Zoals gezegd: het nieuwe coalitieprogramma moet zijn financiële vertaling in de nieuwe begroting eind dit jaar gaan krijgen. Van een aantal onderwerpen is al wel duidelijk dat die een prominente plaats in de begroting zullen gaan krijgen. Zo heeft de nieuwe coalitie beloofd extra geld te gaan uittrekken voor onderhoud van wegen, fietspaden en voetpaden. In de afgelopen jaren is daar stevig op bezuinigd en we zijn nu weer toe aan een inhaalslag op dat punt. Er zit overigens al veel geld in de begroting voor infrastructuur. Zo is er voor de GOL-maatregelen al veel geld gereserveerd. Voor de zgn. mitigerende maatregelen (maatregelen die de GOL-effecten moeten verzachten zoals aanpassing van kruisingen en geluidsarm asfalt) is al 2,5 miljoen opgenomen. Voor de (verdere) aanleg van het fietspad langs de Tuinbouwweg zat ook al 1,2 miljoen in de begroting.
Verder is er vanuit het coalitieprogramma al 60 duizend euro structureel in de begroting opgenomen voor de extra inzet van een BOA (Buitengewoon Opsporingsambtenaar) om meer te kunnen optreden tegen hondenoverlast, dumpen van afval en veiligheid in brede zin. Voor de exploitatie van het zwembad ’t Run is 150 duizend euro per jaar uitgetrokken en het budget voor buurt- en wijkgericht werken is verdubbeld met ongeveer 60 duizend euro. Tot slot is ook de extra bijdrage voor de Veiligheidsregio van 240 duizend euro verwerkt. Daarmee is in totaal al voor 510 duizend euro aan nieuw beleid ingevoegd.

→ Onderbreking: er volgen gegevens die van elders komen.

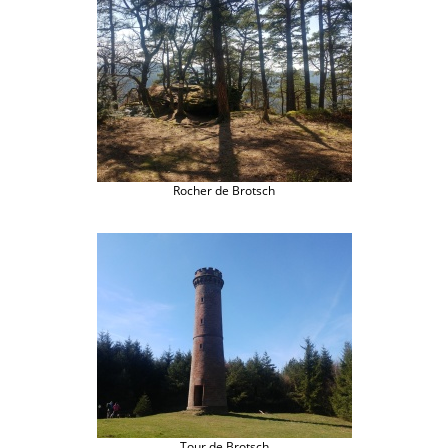
Rocher de Brotsch
Tour de Brotsch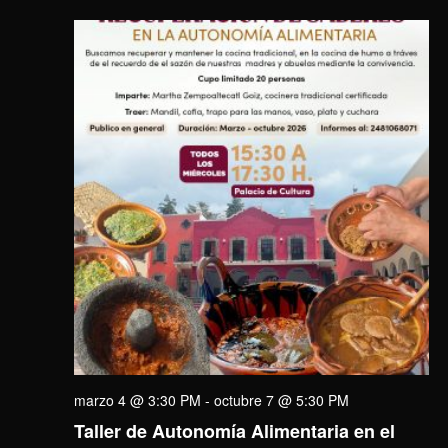
marzo 4 @ 3:30 PM
-
octubre 7 @ 5:30 PM
Taller de Autonomía Alimentaria en el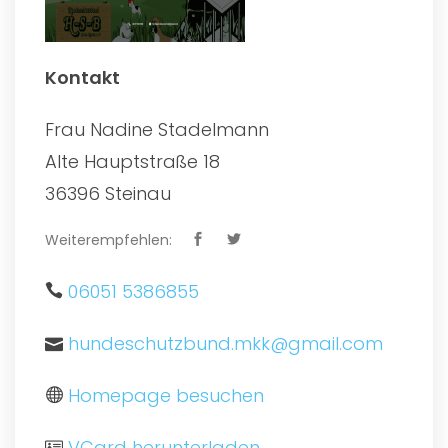
Kontakt
Frau Nadine Stadelmann
Alte Hauptstraße 18
36396 Steinau
Weiterempfehlen:
06051 5386855
hundeschutzbund.mkk@gmail.com
Homepage besuchen
VCard herunterladen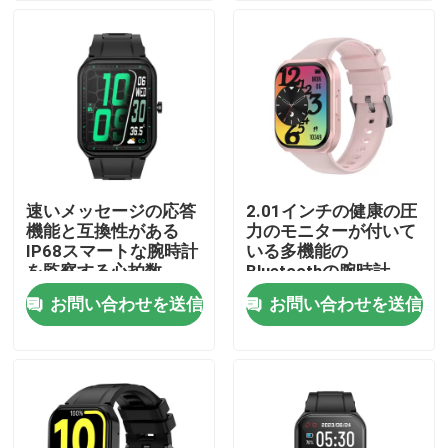
工場 ツアー
品質管理
連絡 ください
速いメッセージの応答
2.01インチの健康の圧
機能と互換性がある
力のモニターが付いて
ニュース
IP68スマートな腕時計
いる多機能の
を監察する心拍数
Bluetoothの腕時計
お問い合わせを送信
お問い合わせを送信
Smartwatchを呼んでいるBT
TFT LCDのスマートな腕時計
AMOLEDスマートウォッチ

Voor andere speerpunten zijn ook al bedragen gereserveerd zoals 150 duizend euro voor duurzaamheid, rond de 1 miljoen extra wordt uitgetrokken voor beheer openbare ruimten en gebouwen. Dat heeft niet alleen betrekking op onderhoud wegen e.d., maar ook op het openbaar groen. Voor het Sociaal Domein wil de coalitie ook een bedrag van ca. 150 duizend euro extra uittrekken. De transitie van zorg, jeugd en werk mag dan zo langzamerhand afgerond zijn, maar er zal ongetwijfeld extra geld nodig zijn om te komen tot een goede en geleidelijke transformatie van de verzorgingsstaat naar een vitale Heusdense samenleving.

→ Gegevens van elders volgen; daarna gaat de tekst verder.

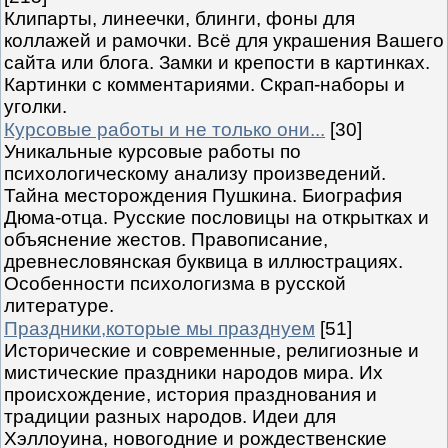
Клипарты, линеечки, блинги, фоны для
коллажей и рамочки. Всё для украшения Вашего
сайта или блога. Замки и крепости в картинках.
Картинки с комментариями. Скрап-наборы и
уголки.
Курсовые работы и не только они...
[30]
Уникальные курсовые работы по
психологическому анализу произведений.
Тайна месторождения Пушкина. Биография
Дюма-отца. Русские пословицы на открытках и
объяснение жестов. Правописание,
древнесловянская буквица в иллюстрациях.
Особенности психологизма в русской
литературе.
Праздники,которые мы празднуем
[51]
Исторические и современные, религиозные и
мистические праздники народов мира. Их
происхождение, история празднования и
традиции разных народов. Идеи для
Хэллоуина, новогодние и рождественские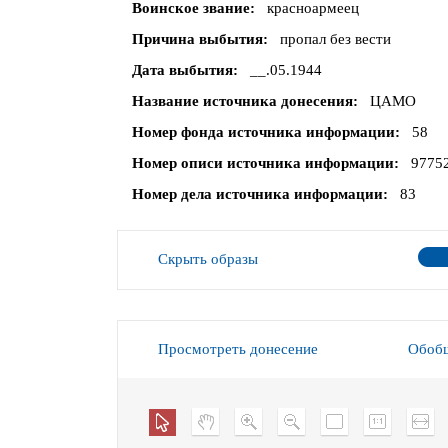
Воинское звание
красноармеец
Причина выбытия
пропал без вести
Дата выбытия
__.05.1944
Название источника донесения
ЦАМО
Номер фонда источника информации
58
Номер описи источника информации
9775
Номер дела источника информации
83
Скрыть образы
Просмотреть донесение
Обобщ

Kijkend naar de reservepositie valt op dat de Algemene reserve in de komende jaren weer boven het minimale niveau van 10 miljoen zal blijven. In de afgelopen jaren heeft de gemeente wat dat betreft veel moeten inleveren. Op een gegeven moment was de reserve gedaald tot onder de 5 miljoen, maar gelukkig zijn de perspectieven nu een stuk beter. Al met al staat de gemeente Heusden er dus redelijk voor. Ook de lokale lasten zullen in de komende jaren niet sterk gaan stijgen. De OZB zal in de komende jaren alleen met het inflatiepercentage verhoogd worden; de afvalstoffenheffing en de rioolheffing zullen op een kostendekkend niveau blijven. Dat laatste betekent wel dat met name de rioolheffing in de komende jaren zal gaan stijgen. In het Waterplan dat ik al eerder op deze plaats besproken heb wordt uitgegaan van een behoorlijke stijging van dit tarief om alle maatregelen, die nodig zijn om de gevolgen van de klimaatverandering op te vangen, te financieren. Ook de tarieven voor de afvalinzameling en -verwerking zullen eind dit jaar weer aangepast moeten worden want de effecten van het omgekeerd inzamelen zijn toch groter dan eerder werd verwacht.